Comment by johnfn

13 days ago

The author says that he runs both the reference implementation and the new Rust implementation through 2 million (!) randomly generated battles and flags every battle where the results don't line up.

This is the key to the whole thing in my opinion.

If you ask a coding agent to port code from one language to the another and don't have a robust mechanism to test that the results are equivalent you're inevitably going to waste a lot of time and money on junk code that doesn't work.

  • Fuzzing handles the logic verification, but I'd be more worried about the architectural debt of mapping GC patterns to Rust. You often end up with a mess of Arc/Mutex wrappers and cloning just to satisfy the borrow checker, which defeats the purpose of the port.

    • That will vary depending on how the code is architected to begin with, and the problem domain.
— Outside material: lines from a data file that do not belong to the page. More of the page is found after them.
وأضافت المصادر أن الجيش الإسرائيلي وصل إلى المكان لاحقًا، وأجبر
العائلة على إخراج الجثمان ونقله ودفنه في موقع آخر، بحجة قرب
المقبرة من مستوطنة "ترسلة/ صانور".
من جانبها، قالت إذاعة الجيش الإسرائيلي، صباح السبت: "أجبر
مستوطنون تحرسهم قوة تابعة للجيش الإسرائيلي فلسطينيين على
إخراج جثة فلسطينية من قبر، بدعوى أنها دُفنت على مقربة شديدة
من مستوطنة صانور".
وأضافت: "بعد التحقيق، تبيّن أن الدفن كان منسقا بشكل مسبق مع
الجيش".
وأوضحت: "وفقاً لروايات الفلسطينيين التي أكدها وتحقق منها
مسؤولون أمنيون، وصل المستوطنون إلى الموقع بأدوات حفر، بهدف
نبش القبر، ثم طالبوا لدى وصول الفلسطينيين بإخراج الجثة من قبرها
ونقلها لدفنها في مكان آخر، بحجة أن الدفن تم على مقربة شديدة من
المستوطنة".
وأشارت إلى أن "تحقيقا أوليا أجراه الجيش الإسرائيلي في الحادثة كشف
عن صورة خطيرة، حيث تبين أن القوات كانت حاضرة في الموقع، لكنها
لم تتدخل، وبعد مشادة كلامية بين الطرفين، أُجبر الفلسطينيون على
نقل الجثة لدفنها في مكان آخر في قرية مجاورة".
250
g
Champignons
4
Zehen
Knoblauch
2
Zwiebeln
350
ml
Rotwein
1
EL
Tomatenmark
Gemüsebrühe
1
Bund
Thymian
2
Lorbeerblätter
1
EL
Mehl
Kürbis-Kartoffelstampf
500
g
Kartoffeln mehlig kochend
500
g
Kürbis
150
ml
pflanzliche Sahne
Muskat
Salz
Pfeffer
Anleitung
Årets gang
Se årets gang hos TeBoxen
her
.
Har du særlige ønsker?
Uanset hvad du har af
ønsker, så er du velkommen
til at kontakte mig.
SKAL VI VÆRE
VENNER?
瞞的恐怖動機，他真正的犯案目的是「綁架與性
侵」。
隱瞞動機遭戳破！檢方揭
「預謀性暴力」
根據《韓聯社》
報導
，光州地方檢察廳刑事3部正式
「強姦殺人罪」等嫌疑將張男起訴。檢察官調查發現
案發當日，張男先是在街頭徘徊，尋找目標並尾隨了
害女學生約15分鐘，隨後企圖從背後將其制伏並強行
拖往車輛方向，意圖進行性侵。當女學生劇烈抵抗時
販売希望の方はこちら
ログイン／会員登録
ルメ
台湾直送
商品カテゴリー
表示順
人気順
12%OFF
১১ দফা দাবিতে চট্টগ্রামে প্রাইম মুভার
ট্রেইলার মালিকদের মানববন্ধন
Single-ownership patterns can be refactored into Rust ownership, and a good AI model might be able to spot them even when not explicitly marked in the code.

      For some problems dealing with complex general graphs, you may even find it best to use a Rust-based general GC solution, especially if it can be based on fast concurrent GC.

Yeah and he claims a pass rate of 99.96%. At that point you might be running into bugs in the original implementation.

  • Not really. Due to combinatorial explosion some path is hard to hit randomly in this kind of source code. I would have preferred if after 2M random battles the reference implementation had 99% code coverage, than 99% pass rate.

    I don't know anything about Pokemon, but I briefly looked at the code. "weather" seemed like a self contained thing I could potentially understand. Looking at https://github.com/vjeux/pokemon-showdown-rs/blob/master/src...

    > NOTE: ignoringAbility() and abilityState.ending not fully implemented

    So it is almost certain even after 99.96% pass rate, it didn't hit battle with weather suppressing Pokemon but with ability ignored. Code coverage driven testing loop would have found and fixed this one easily.